───── STORED DATA ─────

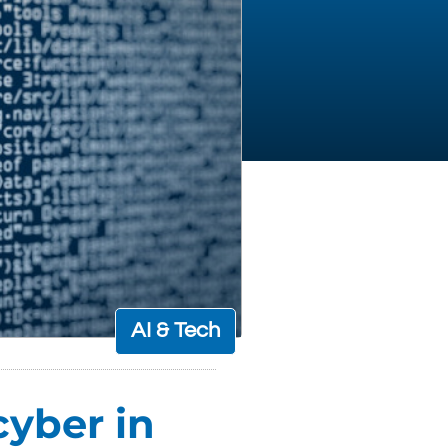
AI & Tech
cyber in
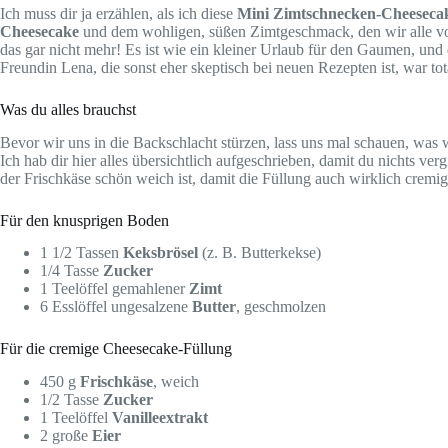
Ich muss dir ja erzählen, als ich diese
Mini Zimtschnecken-Cheeseca
Cheesecake
und dem wohligen, süßen Zimtgeschmack, den wir alle vo
das gar nicht mehr! Es ist wie ein kleiner Urlaub für den Gaumen, und d
Freundin Lena, die sonst eher skeptisch bei neuen Rezepten ist, war tot
Was du alles brauchst
Bevor wir uns in die Backschlacht stürzen, lass uns mal schauen, was
Ich hab dir hier alles übersichtlich aufgeschrieben, damit du nichts ver
der Frischkäse schön weich ist, damit die Füllung auch wirklich cremig
Für den knusprigen Boden
1 1/2 Tassen
Keksbrösel
(z. B. Butterkekse)
1/4 Tasse
Zucker
1 Teelöffel gemahlener
Zimt
6 Esslöffel ungesalzene
Butter
, geschmolzen
Für die cremige Cheesecake-Füllung
450 g
Frischkäse
, weich
1/2 Tasse
Zucker
1 Teelöffel
Vanilleextrakt
2 große
Eier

─────

__ACTIVITY__: Lines of the listing above that include the string "damit" should each be copied.

__RESULT__:
Ich hab dir hier alles übersichtlich aufgeschrieben, damit du nichts ver
der Frischkäse schön weich ist, damit die Füllung auch wirklich cremig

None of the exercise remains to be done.